Work order => Every line of the records that holds the word "memoranda" should be copied.

----- Data excerpts

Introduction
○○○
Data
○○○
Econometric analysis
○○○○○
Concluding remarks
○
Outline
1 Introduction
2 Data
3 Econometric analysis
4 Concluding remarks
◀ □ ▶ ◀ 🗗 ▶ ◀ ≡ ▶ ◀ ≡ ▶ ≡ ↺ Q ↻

----------
----- Data excerpts

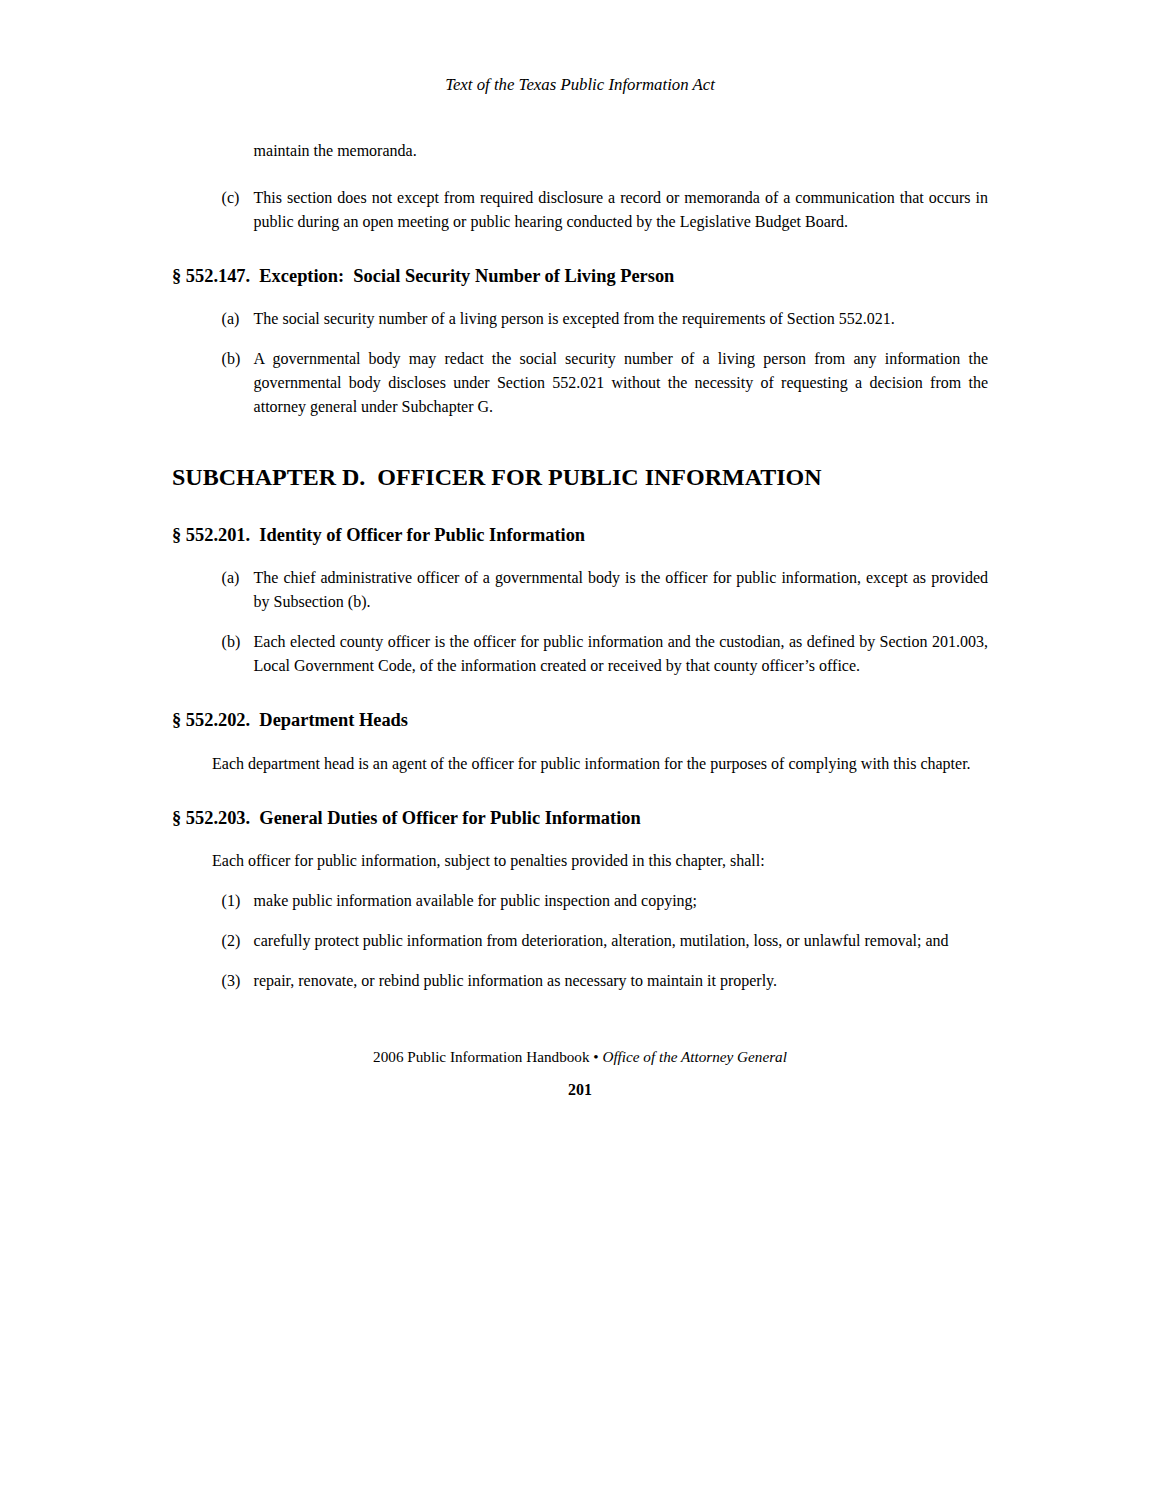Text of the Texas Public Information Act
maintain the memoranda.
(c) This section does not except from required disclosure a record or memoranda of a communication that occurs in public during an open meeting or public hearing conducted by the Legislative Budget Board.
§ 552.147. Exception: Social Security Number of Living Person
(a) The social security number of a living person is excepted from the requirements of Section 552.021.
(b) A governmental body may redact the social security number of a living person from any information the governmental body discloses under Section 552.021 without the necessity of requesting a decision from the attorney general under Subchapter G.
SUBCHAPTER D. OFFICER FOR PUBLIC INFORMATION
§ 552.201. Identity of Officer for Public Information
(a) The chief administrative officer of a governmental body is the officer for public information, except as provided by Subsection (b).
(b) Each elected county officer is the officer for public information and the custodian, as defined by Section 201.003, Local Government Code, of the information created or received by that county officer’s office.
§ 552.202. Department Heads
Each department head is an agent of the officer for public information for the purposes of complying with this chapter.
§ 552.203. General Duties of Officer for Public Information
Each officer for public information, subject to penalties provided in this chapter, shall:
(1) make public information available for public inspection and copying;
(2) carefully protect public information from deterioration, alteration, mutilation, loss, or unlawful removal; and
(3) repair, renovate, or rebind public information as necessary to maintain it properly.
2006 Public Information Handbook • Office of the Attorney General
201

----------

Completed task =>
maintain the memoranda.
(c) This section does not except from required disclosure a record or memoranda of a communication that occurs in public during an open meeting or public hearing conducted by the Legislative Budget Board.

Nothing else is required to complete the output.